With the example above and the config entry devices: all the respective profile applies the configured device slicing to all GPUs on a single Kubernetes node.
If individual GPU slicing config should be applied to individual physical GPUs on a multi-GPU Kubernetes node, this can also be achieved via the NVIDIA GPU Operator config:
mig:
strategy: mixed
migManager:
config:
default: "all-disabled"
name: custom-mig-parted-configs
create: true
data:
config.yaml: |-
version: v1
mig-configs:
all-disabled:
- devices: all
mig-enabled: false
custom-mig-4-a100-80gb-0-3-4-5:
- devices: [0]
mig-enabled: false
- devices: [1]
mig-enabled: true
mig-devices:
"3g.40gb": 1
"2g.20gb": 2
- devices: [3]
mig-enabled: true
mig-devices:
"2g.20gb": 3
"1g.10gb": 1
- devices: [4]
mig-enabled: true
mig-devices:
"2g.20gb": 2
"1g.10gb": 3
The example above defines a MIG profile custom-mig-4-a100-80gb-0-3-4-5, which would apply the custom profile setting custom-mig-a100-80gb-3, custom-mig-a100-80gb-4 and custom-mig-a100-80gb-5 to three physical GPUs individually on a 4xA100 GPU Kubernetes node, while leaving one physical A100 instance without any partitioning.
Profile Deployment
The respective custom profile is attached to a Kubernetes GPU node via applying the respective Kubernetes label:
nvidia.com/mig.config: <custom-profile>
Although the label can be attached manually to a node via
kubectl label nodes <node-name> nvidia.com/mig.config=<custom-profile> --overwrite
the label could be automatically assigned to new nodes joining a Kubernetes cluster via the definition of node labels based e.g. on node pool setting in a productive environment.
Kubernetes Pod scheduling (to the virtual MIG devices) is defined via the Kubernetes Deployment’s resource section.
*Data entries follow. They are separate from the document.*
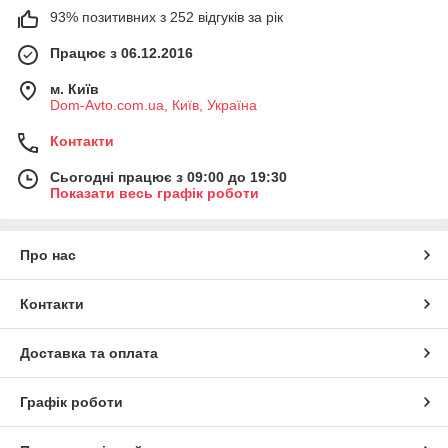
93% позитивних з 252 відгуків за рік
Працює з 06.12.2016
м. Київ
Dom-Avto.com.ua, Київ, Україна
Контакти
Сьогодні працює з 09:00 до 19:30
Показати весь графік роботи
Про нас
Контакти
Доставка та оплата
Графік роботи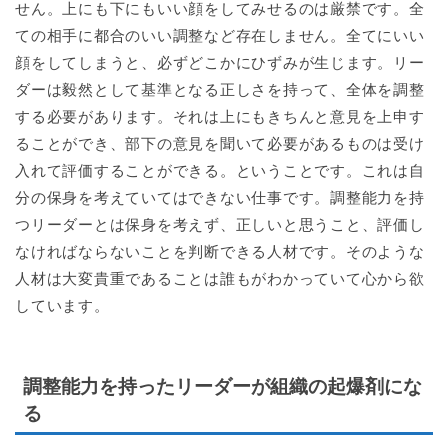
せん。上にも下にもいい顔をしてみせるのは厳禁です。全
ての相手に都合のいい調整など存在しません。全てにいい
顔をしてしまうと、必ずどこかにひずみが生じます。リー
ダーは毅然として基準となる正しさを持って、全体を調整
する必要があります。それは上にもきちんと意見を上申す
ることができ、部下の意見を聞いて必要があるものは受け
入れて評価することができる。ということです。これは自
分の保身を考えていてはできない仕事です。調整能力を持
つリーダーとは保身を考えず、正しいと思うこと、評価し
なければならないことを判断できる人材です。そのような
人材は大変貴重であることは誰もがわかっていて心から欲
しています。
調整能力を持ったリーダーが組織の起爆剤にな
る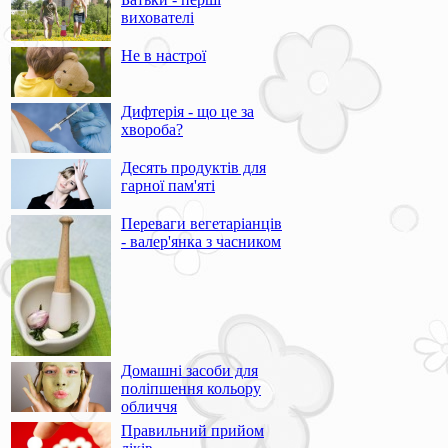
вихователі
Не в настрої
Дифтерія - що це за
хвороба?
Десять продуктів для
гарної пам'яті
Переваги вегетаріанців
- валер'янка з часником
Домашні засоби для
поліпшення кольору
обличчя
Правильний прийом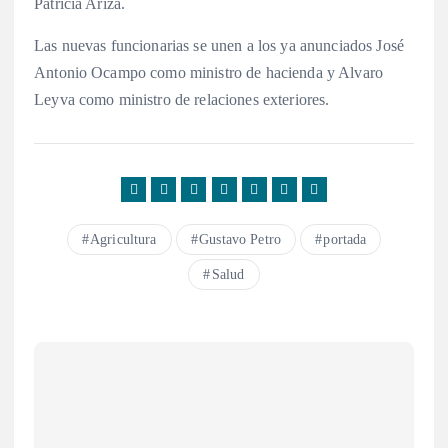
Patricia Ariza.
Las nuevas funcionarias se unen a los ya anunciados José
Antonio Ocampo como ministro de hacienda y Alvaro
Leyva como ministro de relaciones exteriores.
Agricultura
Gustavo Petro
portada
Salud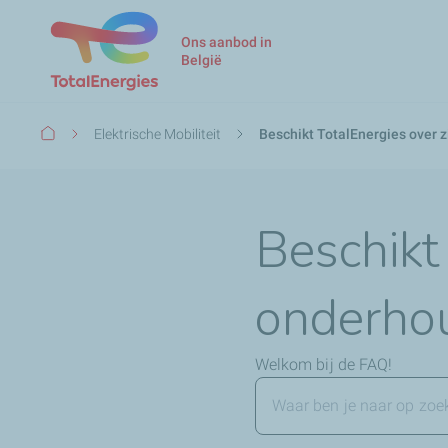
Ons aanbod in
België
Kruimelpad
Elektrische Mobiliteit
Beschikt TotalEnergies over 
Beschikt
onderho
Welkom bij de FAQ!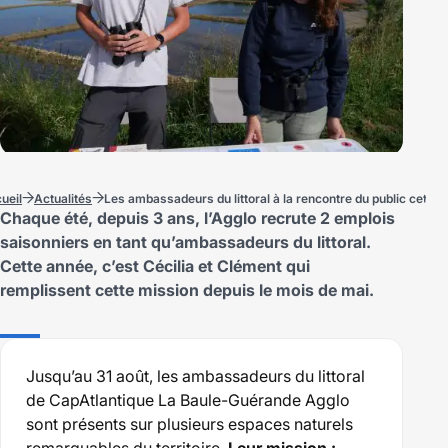
ueil
Actualités
Les ambassadeurs du littoral à la rencontre du public cet ét
Chaque été, depuis 3 ans, l’Agglo recrute 2 emplois
saisonniers en tant qu’ambassadeurs du littoral.
Cette année, c’est Cécilia et Clément qui
remplissent cette mission depuis le mois de mai.
Jusqu’au 31 août, les ambassadeurs du littoral
de CapAtlantique La Baule-Guérande Agglo
sont présents sur plusieurs espaces naturels
remarquables du territoire.
Leur mission :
The example shows usage of one virtual GPU device for one Pod for a selected A100 profile:
resources:
limits:
nvidia.com/mig-<profile>: 1
requests:
nvidia.com/mig-<profile>: 1
The resource limit / request settings can be used to coordinate the respective application Pod scheduling in context of the profile-dependent partitioning (see table with examples above).